SELECTED TEXT below:
Skip to content

fix(run-agent): normalize tool_call_id before matching results#10000

Open
shm197 wants to merge 1 commit into
NousResearch:mainfrom
shm197:fix/normalize-tool-call-id-whitespace
Open

fix(run-agent): normalize tool_call_id before matching results#10000
shm197 wants to merge 1 commit into
NousResearch:mainfrom
shm197:fix/normalize-tool-call-id-whitespace

Conversation

@shm197

@shm197 shm197 commented Apr 15, 2026

Copy link
Copy Markdown

What does this PR do?

Fixes a run_agent.py bug where Hermes can replace a real tool result with [Result unavailable — see context summary above] if the persisted tool_call_id has surrounding whitespace.

The root cause is inconsistent normalization:

  • assistant-side tool call IDs are already trimmed in _build_assistant_message()
End of SELECTED TEXT.
MATERIAL SUPPLIED below:
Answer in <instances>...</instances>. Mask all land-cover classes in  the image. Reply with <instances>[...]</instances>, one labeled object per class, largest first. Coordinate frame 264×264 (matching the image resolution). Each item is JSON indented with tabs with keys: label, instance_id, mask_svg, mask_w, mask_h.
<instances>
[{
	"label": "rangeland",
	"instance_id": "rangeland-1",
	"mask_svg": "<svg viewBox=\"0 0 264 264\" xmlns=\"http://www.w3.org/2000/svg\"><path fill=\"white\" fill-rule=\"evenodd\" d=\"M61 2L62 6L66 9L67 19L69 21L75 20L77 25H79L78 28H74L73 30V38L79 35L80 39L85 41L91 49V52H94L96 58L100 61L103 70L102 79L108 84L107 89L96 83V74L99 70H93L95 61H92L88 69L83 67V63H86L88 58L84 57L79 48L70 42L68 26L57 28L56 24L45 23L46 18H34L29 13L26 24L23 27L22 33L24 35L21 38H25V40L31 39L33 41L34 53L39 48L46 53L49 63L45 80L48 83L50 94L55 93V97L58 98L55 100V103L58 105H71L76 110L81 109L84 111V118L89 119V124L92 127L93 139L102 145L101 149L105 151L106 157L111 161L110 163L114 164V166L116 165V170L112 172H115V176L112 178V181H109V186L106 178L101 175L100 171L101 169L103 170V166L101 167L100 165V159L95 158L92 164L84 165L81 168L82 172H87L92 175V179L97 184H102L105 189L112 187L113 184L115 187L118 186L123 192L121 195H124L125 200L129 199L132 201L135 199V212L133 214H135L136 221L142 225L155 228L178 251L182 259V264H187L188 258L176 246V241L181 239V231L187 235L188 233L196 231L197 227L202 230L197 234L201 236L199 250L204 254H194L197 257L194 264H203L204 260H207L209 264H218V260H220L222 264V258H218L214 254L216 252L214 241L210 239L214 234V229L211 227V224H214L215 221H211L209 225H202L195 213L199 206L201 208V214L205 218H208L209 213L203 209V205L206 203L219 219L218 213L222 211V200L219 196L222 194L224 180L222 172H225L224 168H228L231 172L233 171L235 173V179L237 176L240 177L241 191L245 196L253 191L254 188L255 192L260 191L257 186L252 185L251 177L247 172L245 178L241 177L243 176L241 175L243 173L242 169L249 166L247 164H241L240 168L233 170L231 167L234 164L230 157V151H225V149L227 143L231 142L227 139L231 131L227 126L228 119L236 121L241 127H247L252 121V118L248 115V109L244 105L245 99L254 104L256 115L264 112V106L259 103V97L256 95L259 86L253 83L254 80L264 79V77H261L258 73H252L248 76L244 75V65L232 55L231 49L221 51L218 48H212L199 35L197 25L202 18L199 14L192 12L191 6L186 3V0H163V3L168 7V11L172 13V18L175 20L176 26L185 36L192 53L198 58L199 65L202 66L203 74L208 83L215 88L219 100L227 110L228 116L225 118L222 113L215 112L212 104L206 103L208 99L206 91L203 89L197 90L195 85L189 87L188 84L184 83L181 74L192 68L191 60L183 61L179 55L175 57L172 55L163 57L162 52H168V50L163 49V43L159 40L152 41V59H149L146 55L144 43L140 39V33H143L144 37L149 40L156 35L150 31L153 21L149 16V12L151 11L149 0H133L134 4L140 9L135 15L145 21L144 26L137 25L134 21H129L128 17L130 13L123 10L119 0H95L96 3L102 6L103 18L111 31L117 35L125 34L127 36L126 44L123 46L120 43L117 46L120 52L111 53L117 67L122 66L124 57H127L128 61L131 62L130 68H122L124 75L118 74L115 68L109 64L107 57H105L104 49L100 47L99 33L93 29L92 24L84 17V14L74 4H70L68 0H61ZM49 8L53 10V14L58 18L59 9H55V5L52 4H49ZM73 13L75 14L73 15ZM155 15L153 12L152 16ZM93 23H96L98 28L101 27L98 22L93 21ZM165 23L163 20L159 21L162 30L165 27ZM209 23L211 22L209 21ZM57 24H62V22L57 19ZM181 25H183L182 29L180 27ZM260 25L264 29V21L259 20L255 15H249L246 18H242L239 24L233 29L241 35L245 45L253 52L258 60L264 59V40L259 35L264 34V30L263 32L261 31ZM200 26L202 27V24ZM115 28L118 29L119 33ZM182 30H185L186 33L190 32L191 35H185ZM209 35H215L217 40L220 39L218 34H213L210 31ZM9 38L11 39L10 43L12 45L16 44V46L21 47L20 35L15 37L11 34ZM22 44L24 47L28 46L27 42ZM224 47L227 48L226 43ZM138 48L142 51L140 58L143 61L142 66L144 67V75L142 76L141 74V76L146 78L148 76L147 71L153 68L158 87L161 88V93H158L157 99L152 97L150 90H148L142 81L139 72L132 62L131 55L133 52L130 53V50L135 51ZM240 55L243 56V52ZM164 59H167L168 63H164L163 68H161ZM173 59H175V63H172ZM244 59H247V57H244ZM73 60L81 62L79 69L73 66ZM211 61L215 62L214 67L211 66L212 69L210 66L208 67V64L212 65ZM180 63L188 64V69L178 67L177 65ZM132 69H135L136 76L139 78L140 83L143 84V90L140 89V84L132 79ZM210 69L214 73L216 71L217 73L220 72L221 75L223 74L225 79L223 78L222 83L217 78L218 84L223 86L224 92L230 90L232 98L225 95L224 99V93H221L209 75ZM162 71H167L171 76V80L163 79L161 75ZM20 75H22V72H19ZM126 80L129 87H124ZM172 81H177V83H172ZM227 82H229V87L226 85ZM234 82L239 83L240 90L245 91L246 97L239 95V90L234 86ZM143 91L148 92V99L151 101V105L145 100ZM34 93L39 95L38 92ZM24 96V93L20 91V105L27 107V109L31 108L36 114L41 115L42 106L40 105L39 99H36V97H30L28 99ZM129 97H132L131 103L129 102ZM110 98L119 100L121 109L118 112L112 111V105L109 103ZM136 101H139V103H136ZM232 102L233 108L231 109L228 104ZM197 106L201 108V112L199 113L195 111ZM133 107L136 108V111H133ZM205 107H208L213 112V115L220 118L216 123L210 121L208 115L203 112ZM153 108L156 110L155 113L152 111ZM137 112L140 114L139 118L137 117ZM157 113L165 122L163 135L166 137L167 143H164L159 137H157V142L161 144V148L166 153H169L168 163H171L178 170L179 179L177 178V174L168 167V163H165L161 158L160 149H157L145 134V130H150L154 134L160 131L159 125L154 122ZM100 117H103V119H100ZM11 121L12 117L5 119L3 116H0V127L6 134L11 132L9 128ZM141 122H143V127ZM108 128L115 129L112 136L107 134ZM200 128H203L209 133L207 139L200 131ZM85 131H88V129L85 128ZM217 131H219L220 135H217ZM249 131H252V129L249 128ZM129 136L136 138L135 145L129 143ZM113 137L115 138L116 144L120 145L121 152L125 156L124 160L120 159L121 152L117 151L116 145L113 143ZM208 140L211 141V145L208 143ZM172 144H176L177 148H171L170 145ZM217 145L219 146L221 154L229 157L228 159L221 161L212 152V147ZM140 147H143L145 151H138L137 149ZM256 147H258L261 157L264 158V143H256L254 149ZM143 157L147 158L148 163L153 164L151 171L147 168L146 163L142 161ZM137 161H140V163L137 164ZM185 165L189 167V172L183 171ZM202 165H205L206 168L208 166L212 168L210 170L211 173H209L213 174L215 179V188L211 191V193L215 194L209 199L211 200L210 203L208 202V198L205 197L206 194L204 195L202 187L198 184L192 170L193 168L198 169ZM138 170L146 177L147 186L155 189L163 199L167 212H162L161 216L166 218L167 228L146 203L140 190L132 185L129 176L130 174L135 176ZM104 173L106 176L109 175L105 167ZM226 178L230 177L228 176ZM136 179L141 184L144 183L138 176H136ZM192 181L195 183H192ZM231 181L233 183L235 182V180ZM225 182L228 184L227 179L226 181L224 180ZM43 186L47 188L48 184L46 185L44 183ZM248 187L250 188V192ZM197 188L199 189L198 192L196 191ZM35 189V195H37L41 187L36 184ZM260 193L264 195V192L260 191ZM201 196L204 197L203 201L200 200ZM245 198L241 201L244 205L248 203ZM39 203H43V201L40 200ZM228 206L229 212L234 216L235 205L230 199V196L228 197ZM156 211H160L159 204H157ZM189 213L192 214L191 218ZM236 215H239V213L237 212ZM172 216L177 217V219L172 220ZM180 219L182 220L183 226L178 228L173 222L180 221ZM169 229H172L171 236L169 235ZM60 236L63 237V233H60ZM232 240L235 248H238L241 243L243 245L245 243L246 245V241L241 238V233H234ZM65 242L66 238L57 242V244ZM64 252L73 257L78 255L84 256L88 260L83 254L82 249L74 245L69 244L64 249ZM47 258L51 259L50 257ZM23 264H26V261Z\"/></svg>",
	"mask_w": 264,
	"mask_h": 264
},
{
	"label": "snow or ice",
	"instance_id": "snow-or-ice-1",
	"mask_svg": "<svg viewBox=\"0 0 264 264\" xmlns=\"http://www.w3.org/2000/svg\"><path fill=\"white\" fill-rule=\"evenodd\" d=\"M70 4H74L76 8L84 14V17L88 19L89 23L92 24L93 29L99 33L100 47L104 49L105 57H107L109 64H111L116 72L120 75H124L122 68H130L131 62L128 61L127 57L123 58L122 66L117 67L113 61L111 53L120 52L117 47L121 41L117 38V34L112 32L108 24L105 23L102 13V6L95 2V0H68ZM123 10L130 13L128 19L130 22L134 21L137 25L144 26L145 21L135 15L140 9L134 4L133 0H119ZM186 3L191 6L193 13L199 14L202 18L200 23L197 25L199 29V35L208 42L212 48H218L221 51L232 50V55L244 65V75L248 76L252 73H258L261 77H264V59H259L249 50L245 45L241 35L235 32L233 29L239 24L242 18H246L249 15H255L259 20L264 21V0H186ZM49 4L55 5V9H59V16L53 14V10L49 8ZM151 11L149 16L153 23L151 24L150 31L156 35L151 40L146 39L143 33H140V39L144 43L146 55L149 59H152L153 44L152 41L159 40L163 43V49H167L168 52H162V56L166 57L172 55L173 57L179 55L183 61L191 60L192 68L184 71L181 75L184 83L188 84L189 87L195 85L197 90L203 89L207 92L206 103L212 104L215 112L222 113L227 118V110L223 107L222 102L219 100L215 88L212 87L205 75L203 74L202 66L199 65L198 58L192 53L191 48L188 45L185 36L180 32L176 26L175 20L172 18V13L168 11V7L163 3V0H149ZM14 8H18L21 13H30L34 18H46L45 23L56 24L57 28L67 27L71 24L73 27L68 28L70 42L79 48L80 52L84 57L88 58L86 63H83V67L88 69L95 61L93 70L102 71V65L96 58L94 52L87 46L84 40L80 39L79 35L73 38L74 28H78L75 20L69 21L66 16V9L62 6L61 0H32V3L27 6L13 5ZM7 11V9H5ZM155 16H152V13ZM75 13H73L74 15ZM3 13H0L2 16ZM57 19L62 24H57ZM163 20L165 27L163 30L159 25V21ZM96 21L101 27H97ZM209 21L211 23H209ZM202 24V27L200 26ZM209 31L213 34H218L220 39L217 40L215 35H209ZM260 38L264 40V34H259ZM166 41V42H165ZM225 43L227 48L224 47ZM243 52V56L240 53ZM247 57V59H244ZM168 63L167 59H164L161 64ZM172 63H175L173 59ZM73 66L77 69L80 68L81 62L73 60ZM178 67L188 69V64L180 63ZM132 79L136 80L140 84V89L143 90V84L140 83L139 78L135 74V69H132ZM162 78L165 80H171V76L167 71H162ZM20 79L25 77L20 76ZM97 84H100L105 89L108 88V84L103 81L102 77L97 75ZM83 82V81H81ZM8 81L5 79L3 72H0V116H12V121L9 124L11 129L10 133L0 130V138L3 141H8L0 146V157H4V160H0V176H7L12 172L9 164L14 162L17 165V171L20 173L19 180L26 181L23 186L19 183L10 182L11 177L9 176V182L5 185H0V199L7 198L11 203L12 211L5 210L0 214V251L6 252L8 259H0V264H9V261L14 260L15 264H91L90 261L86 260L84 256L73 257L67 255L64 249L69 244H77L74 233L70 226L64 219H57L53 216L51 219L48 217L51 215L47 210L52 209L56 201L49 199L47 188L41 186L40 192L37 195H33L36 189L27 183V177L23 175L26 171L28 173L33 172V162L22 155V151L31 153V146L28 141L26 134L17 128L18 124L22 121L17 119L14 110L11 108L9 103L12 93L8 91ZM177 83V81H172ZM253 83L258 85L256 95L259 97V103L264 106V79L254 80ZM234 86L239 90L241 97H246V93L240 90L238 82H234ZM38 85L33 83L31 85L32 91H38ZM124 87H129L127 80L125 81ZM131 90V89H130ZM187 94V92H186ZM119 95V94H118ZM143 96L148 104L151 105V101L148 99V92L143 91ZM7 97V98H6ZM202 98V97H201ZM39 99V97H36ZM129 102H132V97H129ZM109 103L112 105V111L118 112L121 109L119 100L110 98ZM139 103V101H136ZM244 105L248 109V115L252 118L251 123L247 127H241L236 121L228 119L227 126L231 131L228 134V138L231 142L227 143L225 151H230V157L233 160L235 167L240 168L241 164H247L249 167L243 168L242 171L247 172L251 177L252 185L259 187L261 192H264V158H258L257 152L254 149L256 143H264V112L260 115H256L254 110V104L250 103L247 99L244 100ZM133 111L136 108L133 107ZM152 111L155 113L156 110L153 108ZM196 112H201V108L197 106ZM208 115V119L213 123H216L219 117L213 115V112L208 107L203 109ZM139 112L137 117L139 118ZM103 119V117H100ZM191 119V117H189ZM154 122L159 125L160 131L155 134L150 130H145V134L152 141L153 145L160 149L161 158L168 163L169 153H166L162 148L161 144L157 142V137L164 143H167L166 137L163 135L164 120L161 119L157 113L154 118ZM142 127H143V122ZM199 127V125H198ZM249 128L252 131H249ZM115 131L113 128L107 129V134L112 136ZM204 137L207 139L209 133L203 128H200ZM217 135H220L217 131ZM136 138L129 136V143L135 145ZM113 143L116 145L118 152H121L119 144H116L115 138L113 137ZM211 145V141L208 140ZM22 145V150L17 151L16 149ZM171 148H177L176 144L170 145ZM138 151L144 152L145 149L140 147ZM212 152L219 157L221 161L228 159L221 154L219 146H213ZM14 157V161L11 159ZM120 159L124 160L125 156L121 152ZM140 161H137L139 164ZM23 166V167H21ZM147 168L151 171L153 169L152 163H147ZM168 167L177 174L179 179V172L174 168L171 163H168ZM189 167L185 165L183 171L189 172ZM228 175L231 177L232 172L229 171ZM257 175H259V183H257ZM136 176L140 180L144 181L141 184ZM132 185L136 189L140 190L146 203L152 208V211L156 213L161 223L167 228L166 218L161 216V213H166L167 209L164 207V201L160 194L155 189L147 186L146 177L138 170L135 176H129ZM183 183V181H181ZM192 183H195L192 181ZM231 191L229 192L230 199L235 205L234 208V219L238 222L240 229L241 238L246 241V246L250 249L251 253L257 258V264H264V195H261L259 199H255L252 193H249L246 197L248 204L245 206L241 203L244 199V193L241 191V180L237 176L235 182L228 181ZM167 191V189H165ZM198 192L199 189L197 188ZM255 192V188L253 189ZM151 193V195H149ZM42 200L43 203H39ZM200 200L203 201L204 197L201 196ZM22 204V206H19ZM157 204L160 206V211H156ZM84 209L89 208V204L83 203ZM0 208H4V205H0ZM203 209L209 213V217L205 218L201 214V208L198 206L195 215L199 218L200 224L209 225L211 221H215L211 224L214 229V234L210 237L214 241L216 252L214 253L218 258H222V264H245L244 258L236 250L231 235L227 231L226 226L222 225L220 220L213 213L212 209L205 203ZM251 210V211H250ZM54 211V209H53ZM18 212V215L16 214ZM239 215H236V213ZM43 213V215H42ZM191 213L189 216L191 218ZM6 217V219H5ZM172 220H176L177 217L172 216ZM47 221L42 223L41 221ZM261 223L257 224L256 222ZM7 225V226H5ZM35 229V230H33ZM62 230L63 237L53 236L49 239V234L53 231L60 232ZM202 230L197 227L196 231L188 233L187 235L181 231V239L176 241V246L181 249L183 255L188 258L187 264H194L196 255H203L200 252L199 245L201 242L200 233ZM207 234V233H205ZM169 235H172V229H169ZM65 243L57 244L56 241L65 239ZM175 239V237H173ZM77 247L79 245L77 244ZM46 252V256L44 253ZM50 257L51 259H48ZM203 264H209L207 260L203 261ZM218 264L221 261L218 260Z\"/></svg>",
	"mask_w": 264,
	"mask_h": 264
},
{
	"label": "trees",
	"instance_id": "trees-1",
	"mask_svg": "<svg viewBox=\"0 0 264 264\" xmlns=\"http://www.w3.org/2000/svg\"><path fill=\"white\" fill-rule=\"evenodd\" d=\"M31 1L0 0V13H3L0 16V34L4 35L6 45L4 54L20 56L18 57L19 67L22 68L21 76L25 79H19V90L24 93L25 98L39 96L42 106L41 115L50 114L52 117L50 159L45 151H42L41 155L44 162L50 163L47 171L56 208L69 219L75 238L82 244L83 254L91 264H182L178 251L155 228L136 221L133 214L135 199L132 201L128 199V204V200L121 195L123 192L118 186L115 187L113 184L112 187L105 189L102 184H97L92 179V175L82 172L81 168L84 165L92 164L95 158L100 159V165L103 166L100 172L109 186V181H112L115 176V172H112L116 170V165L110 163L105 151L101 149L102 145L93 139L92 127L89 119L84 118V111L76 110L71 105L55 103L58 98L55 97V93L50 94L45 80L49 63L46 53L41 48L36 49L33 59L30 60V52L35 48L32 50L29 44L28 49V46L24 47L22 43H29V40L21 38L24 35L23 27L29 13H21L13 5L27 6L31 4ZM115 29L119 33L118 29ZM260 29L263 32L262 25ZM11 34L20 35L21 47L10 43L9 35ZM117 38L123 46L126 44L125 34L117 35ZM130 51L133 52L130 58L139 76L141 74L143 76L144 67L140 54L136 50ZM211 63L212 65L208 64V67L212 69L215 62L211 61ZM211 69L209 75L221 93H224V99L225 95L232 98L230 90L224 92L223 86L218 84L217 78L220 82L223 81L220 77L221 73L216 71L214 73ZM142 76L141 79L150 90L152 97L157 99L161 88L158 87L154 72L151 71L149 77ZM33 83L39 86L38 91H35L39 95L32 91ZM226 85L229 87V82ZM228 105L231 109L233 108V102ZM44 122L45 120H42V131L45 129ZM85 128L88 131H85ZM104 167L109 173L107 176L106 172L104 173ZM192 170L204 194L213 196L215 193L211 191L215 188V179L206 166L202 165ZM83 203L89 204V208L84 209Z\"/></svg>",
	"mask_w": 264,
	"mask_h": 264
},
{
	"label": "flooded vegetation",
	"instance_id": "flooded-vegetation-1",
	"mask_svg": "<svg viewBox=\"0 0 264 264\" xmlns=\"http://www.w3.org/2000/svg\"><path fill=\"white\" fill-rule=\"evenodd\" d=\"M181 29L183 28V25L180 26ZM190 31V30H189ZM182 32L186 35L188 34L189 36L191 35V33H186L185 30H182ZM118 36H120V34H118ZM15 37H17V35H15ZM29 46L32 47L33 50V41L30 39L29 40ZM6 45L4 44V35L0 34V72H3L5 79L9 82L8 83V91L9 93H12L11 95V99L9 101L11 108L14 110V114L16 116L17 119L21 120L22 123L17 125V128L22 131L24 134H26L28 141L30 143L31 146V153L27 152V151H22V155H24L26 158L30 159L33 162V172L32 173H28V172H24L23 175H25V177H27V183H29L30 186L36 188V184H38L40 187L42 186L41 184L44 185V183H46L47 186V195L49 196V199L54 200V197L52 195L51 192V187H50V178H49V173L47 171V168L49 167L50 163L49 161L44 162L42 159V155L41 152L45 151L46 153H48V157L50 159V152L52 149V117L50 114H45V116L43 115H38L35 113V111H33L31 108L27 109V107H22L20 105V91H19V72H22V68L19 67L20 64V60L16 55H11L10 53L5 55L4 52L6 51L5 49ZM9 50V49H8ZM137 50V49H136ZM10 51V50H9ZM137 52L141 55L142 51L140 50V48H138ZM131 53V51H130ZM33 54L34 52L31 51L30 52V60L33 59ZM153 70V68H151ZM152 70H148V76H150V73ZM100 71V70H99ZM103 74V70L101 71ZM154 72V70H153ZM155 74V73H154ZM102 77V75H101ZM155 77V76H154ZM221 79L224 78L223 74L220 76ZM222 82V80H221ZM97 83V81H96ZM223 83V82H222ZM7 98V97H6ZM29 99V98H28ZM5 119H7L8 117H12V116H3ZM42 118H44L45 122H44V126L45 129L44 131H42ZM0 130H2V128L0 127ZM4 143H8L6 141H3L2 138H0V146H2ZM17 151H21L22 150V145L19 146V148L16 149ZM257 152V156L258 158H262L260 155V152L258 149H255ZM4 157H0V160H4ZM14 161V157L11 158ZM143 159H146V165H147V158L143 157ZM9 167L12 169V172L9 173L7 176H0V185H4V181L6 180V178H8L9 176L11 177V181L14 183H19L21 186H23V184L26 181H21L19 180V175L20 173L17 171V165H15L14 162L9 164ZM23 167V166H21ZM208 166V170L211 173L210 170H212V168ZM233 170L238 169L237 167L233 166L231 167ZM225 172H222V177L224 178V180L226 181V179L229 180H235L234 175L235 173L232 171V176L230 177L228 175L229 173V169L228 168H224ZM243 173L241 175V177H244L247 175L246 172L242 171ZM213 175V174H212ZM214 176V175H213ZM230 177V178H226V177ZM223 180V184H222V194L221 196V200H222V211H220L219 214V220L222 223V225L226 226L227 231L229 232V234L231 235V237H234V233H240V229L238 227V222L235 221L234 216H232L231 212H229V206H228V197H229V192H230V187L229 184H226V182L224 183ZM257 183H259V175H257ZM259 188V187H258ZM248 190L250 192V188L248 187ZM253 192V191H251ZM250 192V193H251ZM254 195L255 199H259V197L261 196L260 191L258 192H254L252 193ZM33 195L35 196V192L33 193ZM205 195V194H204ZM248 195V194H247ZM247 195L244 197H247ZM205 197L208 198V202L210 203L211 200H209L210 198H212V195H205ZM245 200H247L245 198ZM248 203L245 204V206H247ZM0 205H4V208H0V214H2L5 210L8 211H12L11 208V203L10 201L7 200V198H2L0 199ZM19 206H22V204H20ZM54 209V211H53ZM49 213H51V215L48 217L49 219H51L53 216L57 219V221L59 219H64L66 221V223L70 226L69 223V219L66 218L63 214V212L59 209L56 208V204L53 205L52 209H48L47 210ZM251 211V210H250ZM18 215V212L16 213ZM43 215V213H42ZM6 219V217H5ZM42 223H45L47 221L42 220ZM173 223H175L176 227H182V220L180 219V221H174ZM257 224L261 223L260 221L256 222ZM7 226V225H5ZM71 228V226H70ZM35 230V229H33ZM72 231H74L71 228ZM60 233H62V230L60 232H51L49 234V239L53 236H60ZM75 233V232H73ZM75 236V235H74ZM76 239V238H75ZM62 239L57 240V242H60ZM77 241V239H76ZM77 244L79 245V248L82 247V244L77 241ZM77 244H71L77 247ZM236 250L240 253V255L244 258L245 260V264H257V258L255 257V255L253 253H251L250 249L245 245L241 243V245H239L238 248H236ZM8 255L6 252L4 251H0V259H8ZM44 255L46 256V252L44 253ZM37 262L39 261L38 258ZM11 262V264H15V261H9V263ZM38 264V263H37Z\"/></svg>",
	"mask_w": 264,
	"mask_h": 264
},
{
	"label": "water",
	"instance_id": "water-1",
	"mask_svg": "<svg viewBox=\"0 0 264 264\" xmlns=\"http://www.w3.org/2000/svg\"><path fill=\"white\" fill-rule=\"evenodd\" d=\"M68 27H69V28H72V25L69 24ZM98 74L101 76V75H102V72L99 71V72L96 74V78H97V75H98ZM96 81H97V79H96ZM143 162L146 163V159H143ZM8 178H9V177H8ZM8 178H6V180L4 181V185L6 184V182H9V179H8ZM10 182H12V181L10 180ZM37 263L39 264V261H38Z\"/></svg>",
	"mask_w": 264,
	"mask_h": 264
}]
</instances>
End of MATERIAL SUPPLIED.
_TASK LIST_
[1] Duplicate the part of the pull request page about tool_call_id normalization from "What does this" to "trimmed in _build_assistant_message()".
[2] Answer these questions using the pull request page about tool_call_id normalization, not the material:
(a) Into which repository branch does shm197 want to merge the commit?
(b) What text can replace a real tool result when the persisted tool_call_id has surrounding whitespace?
(c) In which function are assistant-side tool call IDs already trimmed?
[3] Extend the pull request page about tool_call_id normalization, picking up right after its final line.

_RESULTS FOR EACH TASK_
[1]
What does this PR do?

Fixes a run_agent.py bug where Hermes can replace a real tool result with [Result unavailable — see context summary above] if the persisted tool_call_id has surrounding whitespace.

The root cause is inconsistent normalization:

  • assistant-side tool call IDs are already trimmed in _build_assistant_message()

[2]
(a) NousResearch:main
(b) [Result unavailable — see context summary above]
(c) _build_assistant_message()

[3]
  • _sanitize_api_messages() was still comparing raw tool-result tool_call_id values

That makes these two IDs fail to match even though they are semantically the same:

  • functions.cronjob:24
  • functions.cronjob:24

This PR normalizes tool_call_id values before comparing them during the pre-call sanitizer pass.

Related Issue

Fixes #9999

Type of Change

  • 🐛 Bug fix (non-breaking change that fixes an issue)
  • ✨ New feature (non-breaking change that adds functionality)
  • 🔒 Security fix
  • 📝 Documentation update
  • ✅ Tests (adding or improving test coverage)
  • ♻️ Refactor (no behavior change)
  • 🎯 New skill (bundled or hub)

Changes Made

  • run_agent.py
    • add AIAgent._normalize_tool_call_id()
    • normalize assistant/tool call IDs in _get_tool_call_id_static()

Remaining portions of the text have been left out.